Problem to work on:
Taking the line with "epididymis displays moderate" as the first and the line with "cell carcinoma (cervical)" as the last, set down exactly every line in that range from the entries below, and no more.

BEGIN Source data

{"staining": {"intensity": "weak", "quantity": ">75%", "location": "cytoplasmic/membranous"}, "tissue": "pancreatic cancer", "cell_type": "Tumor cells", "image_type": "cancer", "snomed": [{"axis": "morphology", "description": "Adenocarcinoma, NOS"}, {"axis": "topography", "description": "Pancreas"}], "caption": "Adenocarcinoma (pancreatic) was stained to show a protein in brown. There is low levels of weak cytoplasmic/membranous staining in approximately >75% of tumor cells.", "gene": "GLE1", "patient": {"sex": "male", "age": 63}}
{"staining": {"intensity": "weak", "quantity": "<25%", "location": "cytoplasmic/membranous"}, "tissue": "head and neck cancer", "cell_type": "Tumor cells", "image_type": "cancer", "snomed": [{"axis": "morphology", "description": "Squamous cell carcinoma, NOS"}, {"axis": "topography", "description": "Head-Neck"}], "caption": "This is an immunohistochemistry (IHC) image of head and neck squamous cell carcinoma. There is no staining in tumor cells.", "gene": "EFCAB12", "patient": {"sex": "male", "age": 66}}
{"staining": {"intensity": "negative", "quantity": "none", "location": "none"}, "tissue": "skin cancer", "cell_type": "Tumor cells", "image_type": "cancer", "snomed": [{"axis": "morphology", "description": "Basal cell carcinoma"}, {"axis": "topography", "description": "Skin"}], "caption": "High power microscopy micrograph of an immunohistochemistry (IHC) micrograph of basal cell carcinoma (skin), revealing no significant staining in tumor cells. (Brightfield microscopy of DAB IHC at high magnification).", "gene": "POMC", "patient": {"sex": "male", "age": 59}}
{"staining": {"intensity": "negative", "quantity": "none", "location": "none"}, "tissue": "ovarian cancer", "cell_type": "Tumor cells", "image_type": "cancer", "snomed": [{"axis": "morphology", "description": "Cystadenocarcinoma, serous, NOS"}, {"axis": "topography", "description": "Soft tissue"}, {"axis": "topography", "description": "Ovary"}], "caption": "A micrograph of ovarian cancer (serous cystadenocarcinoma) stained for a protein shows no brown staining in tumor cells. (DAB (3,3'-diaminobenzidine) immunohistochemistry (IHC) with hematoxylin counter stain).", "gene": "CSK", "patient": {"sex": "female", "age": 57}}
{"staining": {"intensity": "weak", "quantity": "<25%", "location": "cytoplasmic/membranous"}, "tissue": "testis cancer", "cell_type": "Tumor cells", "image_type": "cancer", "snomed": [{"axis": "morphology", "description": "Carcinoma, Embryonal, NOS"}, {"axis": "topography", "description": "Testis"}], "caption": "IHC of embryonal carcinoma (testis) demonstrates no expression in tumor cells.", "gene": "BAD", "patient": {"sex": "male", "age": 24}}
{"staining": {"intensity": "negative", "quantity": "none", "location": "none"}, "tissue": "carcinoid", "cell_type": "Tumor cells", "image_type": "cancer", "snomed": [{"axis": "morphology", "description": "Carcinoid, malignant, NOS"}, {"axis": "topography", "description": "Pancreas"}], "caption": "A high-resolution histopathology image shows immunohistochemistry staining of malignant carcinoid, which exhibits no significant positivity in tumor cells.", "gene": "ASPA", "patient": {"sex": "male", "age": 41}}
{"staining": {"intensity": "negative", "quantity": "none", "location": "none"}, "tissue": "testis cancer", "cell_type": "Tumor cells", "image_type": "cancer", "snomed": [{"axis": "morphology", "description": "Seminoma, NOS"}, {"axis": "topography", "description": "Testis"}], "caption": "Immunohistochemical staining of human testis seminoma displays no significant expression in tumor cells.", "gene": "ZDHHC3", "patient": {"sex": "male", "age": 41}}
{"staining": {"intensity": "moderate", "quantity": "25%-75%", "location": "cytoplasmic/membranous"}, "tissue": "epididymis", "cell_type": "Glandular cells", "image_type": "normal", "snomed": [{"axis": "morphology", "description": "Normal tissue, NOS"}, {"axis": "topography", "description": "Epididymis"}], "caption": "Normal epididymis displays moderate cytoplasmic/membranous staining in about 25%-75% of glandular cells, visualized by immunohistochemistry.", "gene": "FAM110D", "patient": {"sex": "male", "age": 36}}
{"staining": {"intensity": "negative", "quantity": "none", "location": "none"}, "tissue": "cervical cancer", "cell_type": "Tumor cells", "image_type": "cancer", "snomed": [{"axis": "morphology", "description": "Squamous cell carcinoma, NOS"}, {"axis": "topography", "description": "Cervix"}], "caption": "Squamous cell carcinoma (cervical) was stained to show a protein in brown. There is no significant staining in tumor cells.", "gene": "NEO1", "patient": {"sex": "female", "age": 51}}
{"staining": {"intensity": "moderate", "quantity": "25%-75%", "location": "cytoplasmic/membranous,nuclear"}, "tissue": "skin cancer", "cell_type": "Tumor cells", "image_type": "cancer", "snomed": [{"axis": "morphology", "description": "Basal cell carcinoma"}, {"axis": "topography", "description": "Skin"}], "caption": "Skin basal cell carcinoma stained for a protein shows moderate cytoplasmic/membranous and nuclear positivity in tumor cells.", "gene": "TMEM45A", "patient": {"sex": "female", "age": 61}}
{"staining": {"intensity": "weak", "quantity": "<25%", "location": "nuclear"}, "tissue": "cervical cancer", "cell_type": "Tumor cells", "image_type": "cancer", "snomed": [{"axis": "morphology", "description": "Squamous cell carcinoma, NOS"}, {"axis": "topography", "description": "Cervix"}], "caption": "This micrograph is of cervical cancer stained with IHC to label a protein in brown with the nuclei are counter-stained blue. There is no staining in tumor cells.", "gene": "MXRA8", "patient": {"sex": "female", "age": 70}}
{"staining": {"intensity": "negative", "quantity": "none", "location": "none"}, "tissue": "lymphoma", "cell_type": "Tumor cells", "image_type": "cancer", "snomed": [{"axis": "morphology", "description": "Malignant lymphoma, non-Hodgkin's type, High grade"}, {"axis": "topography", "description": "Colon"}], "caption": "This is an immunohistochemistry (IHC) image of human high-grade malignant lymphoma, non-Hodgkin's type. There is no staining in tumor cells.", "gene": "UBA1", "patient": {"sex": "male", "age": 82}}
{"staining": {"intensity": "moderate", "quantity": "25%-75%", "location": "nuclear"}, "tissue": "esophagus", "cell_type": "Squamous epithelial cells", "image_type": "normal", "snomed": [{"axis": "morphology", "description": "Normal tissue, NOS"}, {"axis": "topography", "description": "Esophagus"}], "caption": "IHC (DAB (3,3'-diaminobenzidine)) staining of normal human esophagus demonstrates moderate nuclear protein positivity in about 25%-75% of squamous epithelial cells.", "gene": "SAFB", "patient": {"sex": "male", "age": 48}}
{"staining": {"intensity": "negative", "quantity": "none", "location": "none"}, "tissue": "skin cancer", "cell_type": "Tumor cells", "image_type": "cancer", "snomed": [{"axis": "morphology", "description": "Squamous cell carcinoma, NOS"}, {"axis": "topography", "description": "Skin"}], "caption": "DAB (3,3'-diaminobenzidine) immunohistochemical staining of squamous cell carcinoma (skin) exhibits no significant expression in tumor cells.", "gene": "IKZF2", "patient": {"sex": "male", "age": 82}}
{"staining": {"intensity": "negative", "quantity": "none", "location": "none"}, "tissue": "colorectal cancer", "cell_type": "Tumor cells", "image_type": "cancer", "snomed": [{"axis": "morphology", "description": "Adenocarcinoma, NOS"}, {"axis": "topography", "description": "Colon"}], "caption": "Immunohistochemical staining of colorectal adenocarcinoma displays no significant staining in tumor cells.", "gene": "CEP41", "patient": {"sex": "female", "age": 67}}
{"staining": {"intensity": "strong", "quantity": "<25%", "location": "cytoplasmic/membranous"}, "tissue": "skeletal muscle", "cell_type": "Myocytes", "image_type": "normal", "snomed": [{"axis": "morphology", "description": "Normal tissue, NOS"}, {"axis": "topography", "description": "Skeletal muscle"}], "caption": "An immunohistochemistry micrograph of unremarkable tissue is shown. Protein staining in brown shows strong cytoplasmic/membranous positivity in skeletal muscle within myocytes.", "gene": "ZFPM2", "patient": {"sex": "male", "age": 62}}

END Source data

Answer to the problem:
{"staining": {"intensity": "moderate", "quantity": "25%-75%", "location": "cytoplasmic/membranous"}, "tissue": "epididymis", "cell_type": "Glandular cells", "image_type": "normal", "snomed": [{"axis": "morphology", "description": "Normal tissue, NOS"}, {"axis": "topography", "description": "Epididymis"}], "caption": "Normal epididymis displays moderate cytoplasmic/membranous staining in about 25%-75% of glandular cells, visualized by immunohistochemistry.", "gene": "FAM110D", "patient": {"sex": "male", "age": 36}}
{"staining": {"intensity": "negative", "quantity": "none", "location": "none"}, "tissue": "cervical cancer", "cell_type": "Tumor cells", "image_type": "cancer", "snomed": [{"axis": "morphology", "description": "Squamous cell carcinoma, NOS"}, {"axis": "topography", "description": "Cervix"}], "caption": "Squamous cell carcinoma (cervical) was stained to show a protein in brown. There is no significant staining in tumor cells.", "gene": "NEO1", "patient": {"sex": "female", "age": 51}}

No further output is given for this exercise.